By Tom Morrow
Note: This is a subject that takes thousands of words to explain. The space I’m afford here can only provide an overview of a terrible Vietnam conflict.
The United States effectively was at war from 1941 to 1975. World War II from 1941-45; The Korean War from 1950 to 1953; in 1950, we started being entangled in Southeast Asia in a place most of us then knew as “French Indochina.” The name “Vietnam” was unknown to most Americans.
The 20-year war that occurred in Vietnam, Laos, and Cambodia from Nov. 1, 1955 to the fall of Saigon on April 30, 1975 was primarily between the communist North Vietnam and democratic-style republic of South Vietnam. The basic premise was stop Communism from engulfing all of Southeast Asia. It that happened eastern ocean shipping lanes could be affected. The U.S. goal was to stop Communism wherever possible.
The North Vietnamese army was supported by the Soviet Union, China and other communist allies; the South Vietnamese army was supported by the United States, South Korea, Australia, Thailand and other anti-communist nations. The war was considered part of the Cold War-era.
The Viet Cong. a South Vietnamese Communist group aided by North Vietnam, fought a guerrilla war against anti-communist forces of South Vietnam and it allies, The North Vietnamese Army (NVA), engaged in more conventional warfare.
In the course of the war, the U.S. conducted a large-scale strategic-bombing campaign against North Vietnam.
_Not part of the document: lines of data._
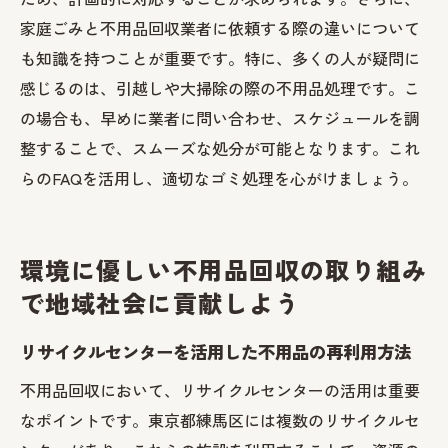
家庭ごみと不用品回収業者に依頼する際の違いについて
も知識を持つことが重要です。特に、多くの人が疑問に
感じるのは、引越しや大掃除の際の不用品処理です。こ
の場合も、早めに業者に問い合わせ、スケジュールを調
整することで、スムーズな処分が可能となります。これ
らのFAQを活用し、適切なゴミ処理を心がけましょう。
環境に優しい不用品回収の取り組み
で地域社会に貢献しよう
リサイクルセンターを活用した不用品の再利用方法
不用品回収において、リサイクルセンターの活用は重要
なポイントです。東京都練馬区には複数のリサイクルセ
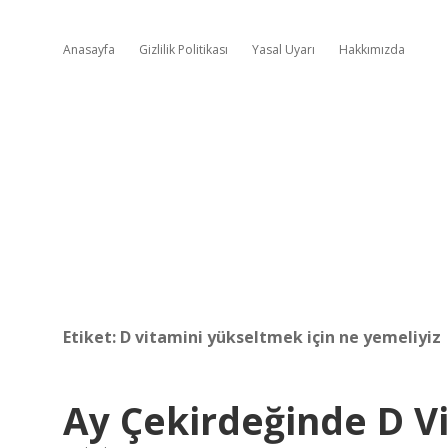
Anasayfa
Gizlilik Politikası
Yasal Uyarı
Hakkımızda
Etiket:
D vitamini yükseltmek için ne yemeliyiz
Ay Çekirdeğinde D V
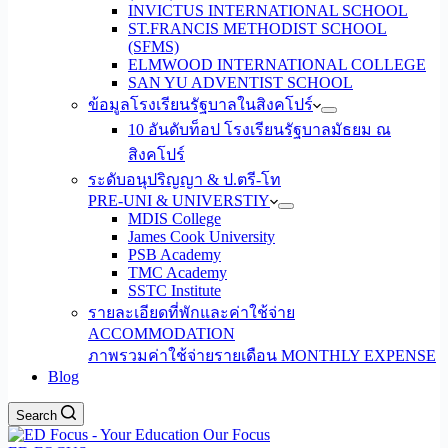
INVICTUS INTERNATIONAL SCHOOL
ST.FRANCIS METHODIST SCHOOL
(SFMS)
ELMWOOD INTERNATIONAL COLLEGE
SAN YU ADVENTIST SCHOOL
ข้อมูลโรงเรียนรัฐบาลในสิงคโปร์
10 อันดับท็อป โรงเรียนรัฐบาลมัธยม ณ
สิงคโปร์
ระดับอนุปริญญา & ป.ตรี-โท
PRE-UNI & UNIVERSTIY
MDIS College
James Cook University
PSB Academy
TMC Academy
SSTC Institute
รายละเอียดที่พักและค่าใช้จ่าย
ACCOMMODATION
ภาพรวมค่าใช้จ่ายรายเดือน MONTHLY EXPENSE
Blog
Search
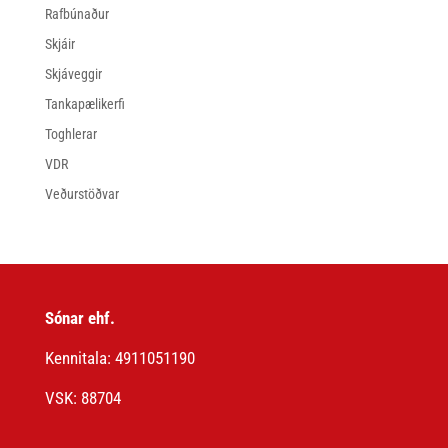
Rafbúnaður
Skjáir
Skjáveggir
Tankapælikerfi
Toghlerar
VDR
Veðurstöðvar
Sónar ehf.
Kennitala: 4911051190
VSK: 88704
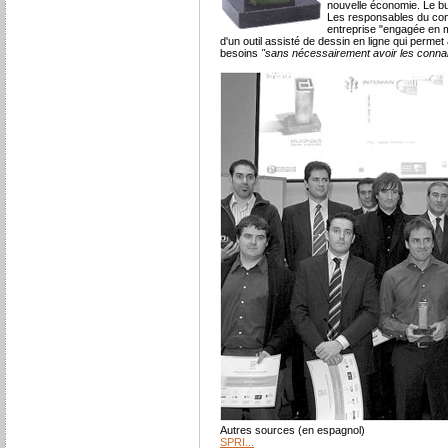
nouvelle économie. Le but
Les responsables du conc
entreprise "engagée en ma
d'un outil assisté de dessin en ligne qui perme
besoins
"sans nécessairement avoir les conna
Autres sources (en espagnol)
SPRI...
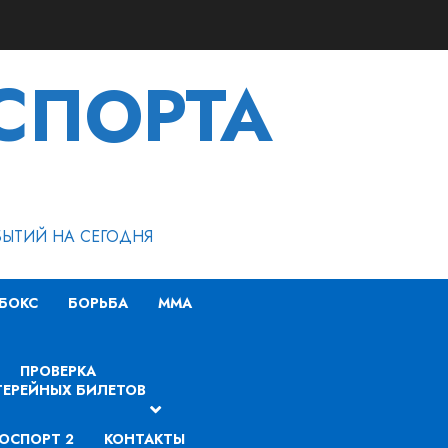
СПОРТА
БЫТИЙ НА СЕГОДНЯ
БОКС
БОРЬБА
MMA
ПРОВЕРКА
ЕРЕЙНЫХ БИЛЕТОВ
ОСПОРТ 2
КОНТАКТЫ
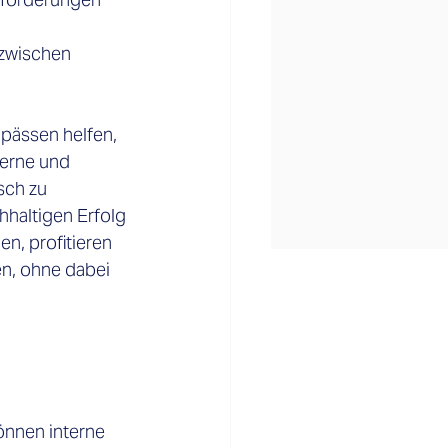
zwischen 
gpässen helfen, 
terne und 
sch zu 
hhaltigen Erfolg 
n, profitieren 
en, ohne dabei 
önnen interne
The North Vietnamese government and the Viet Cong were fighting to reunify Vietnam. They viewed the conflict as a colonial war and a continuation of the First Indochina War against forces from France and later, the United States. The U.S. government viewed its involvement in the war as a way to prevent a communist takeover of South Vietnam.
U.S. participation in the Vietnam War actually goes back to 1950, when American military advisors arrived. U.S. involvement escalated in the early 1960s. Regular U.S. combat units were deployed beginning in 1965.
In 1968, the Tet Offensive failed in its goal of overthrowing the South Vietnamese government, but became the turning point in the war, as it persuaded a large segment of the U.S. population that its government’s claims of progress toward winning the war became a myth despite many years of massive U.S. military aid to South Vietnam. Then-President Lyndon Johnson attributed this dramatic change in public opinion to one man: CBS News anchor Walter Cronkite, then considered dean of American news reporters. The newsman visited Vietnam in the late ‘60s and returned telling his viewers the war was unwinnable. Johnson replied, “If I’ve lost Cronkite, I’ve lost the war.”
Gradual withdrawal of U.S. ground forces began as part of “Vietnamization”, which aimed to end American involvement in the war while transferring the task of fighting the communists to the South Vietnamese themselves.
A large anti-Vietnam War movement developed in the U.S. The war changed the dynamics among the American public. Direct U.S. military involvement ended on Aug. 15, 1973.The capture of Saigon by the North Vietnamese Army in April 1975 marked the end of the war, and North and South Vietnam were reunified the following year. The war exacted a huge human cost in terms of fatalities; estimates of the number of Vietnamese soldiers and civilians killed vary from 966,000 to 3.8 million, while 58,220 U.S. service members died in the conflict. Another 1,645 American remain “Missing In Action.”
Ironically, the mounting years (since 1991) of our involvement in Iraq and Afghanistan is growing closer to that of Southeast Asia. To say our nation is growing war weary is an understatement.